(Records supplied begins)

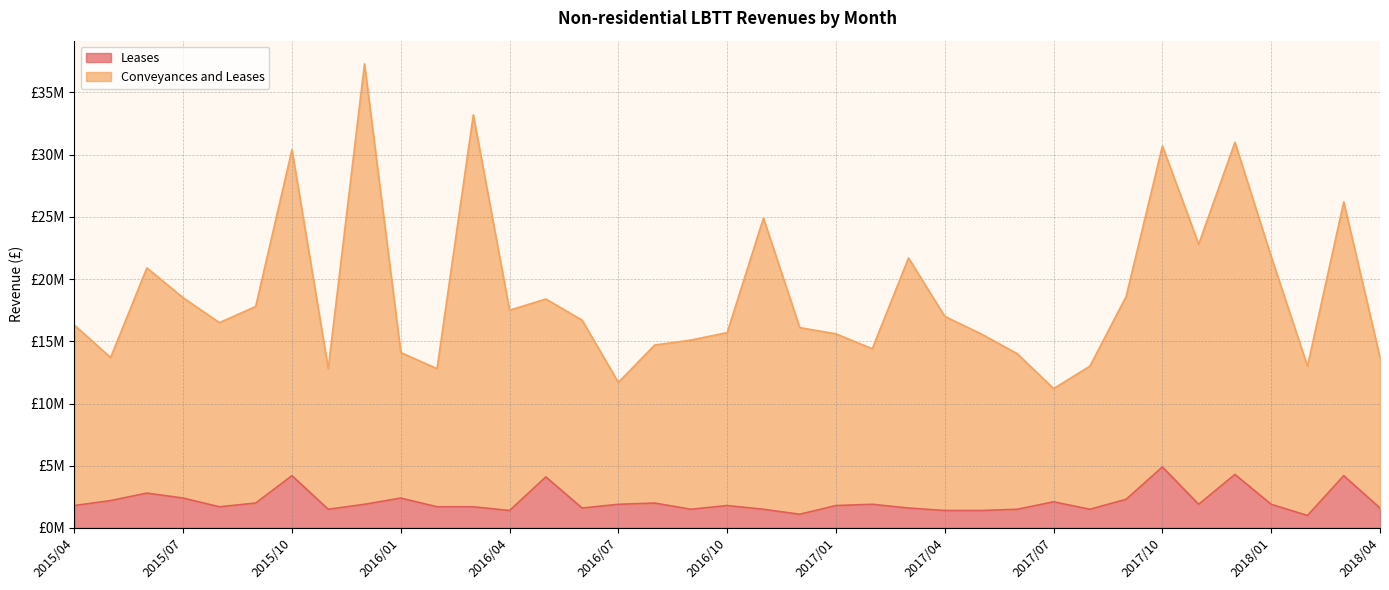

What is the difference between the second highest and minimum values in the Conveyances and Leases series?

22000000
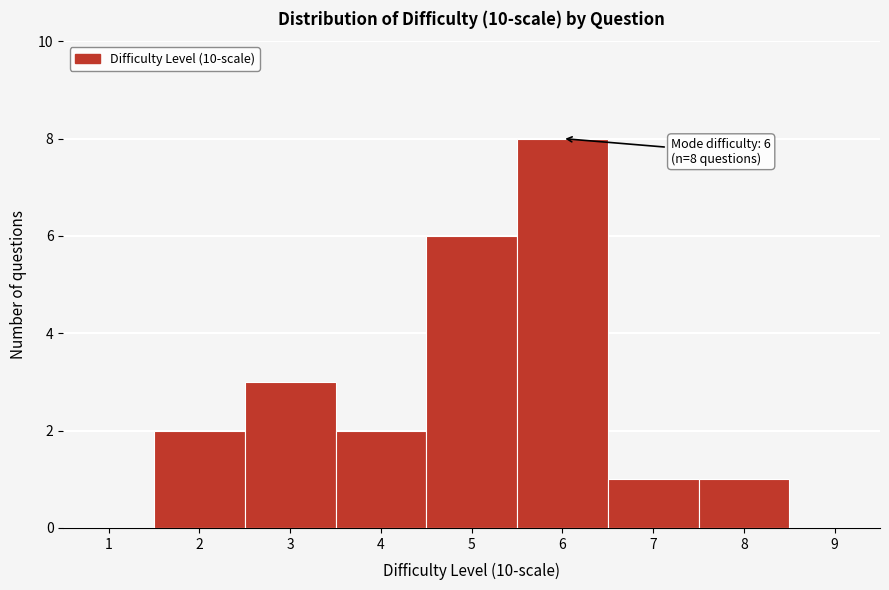

Over which range of the x-axis is the bar tallest?

5.5 to 6.5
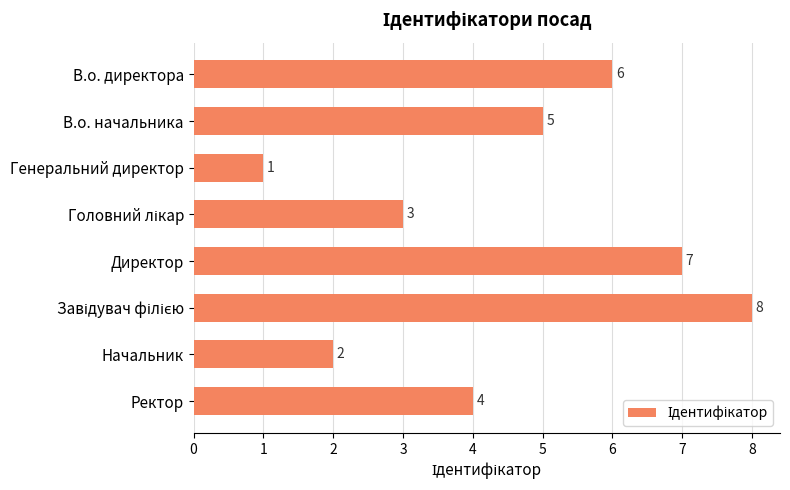

Reading top to bottom, what are all the values shown in this chart?

6	5	1	3	7	8	2	4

(Records supplied ends)

Write out the rows above again, substituting "figures" for "values" wherever it appears and changing nothing else. Leave the pictures out.

What is the difference between the second highest and minimum figures in the Conveyances and Leases series?

22000000

Over which range of the x-axis is the bar tallest?

5.5 to 6.5

Reading top to bottom, what are all the figures shown in this chart?

6	5	1	3	7	8	2	4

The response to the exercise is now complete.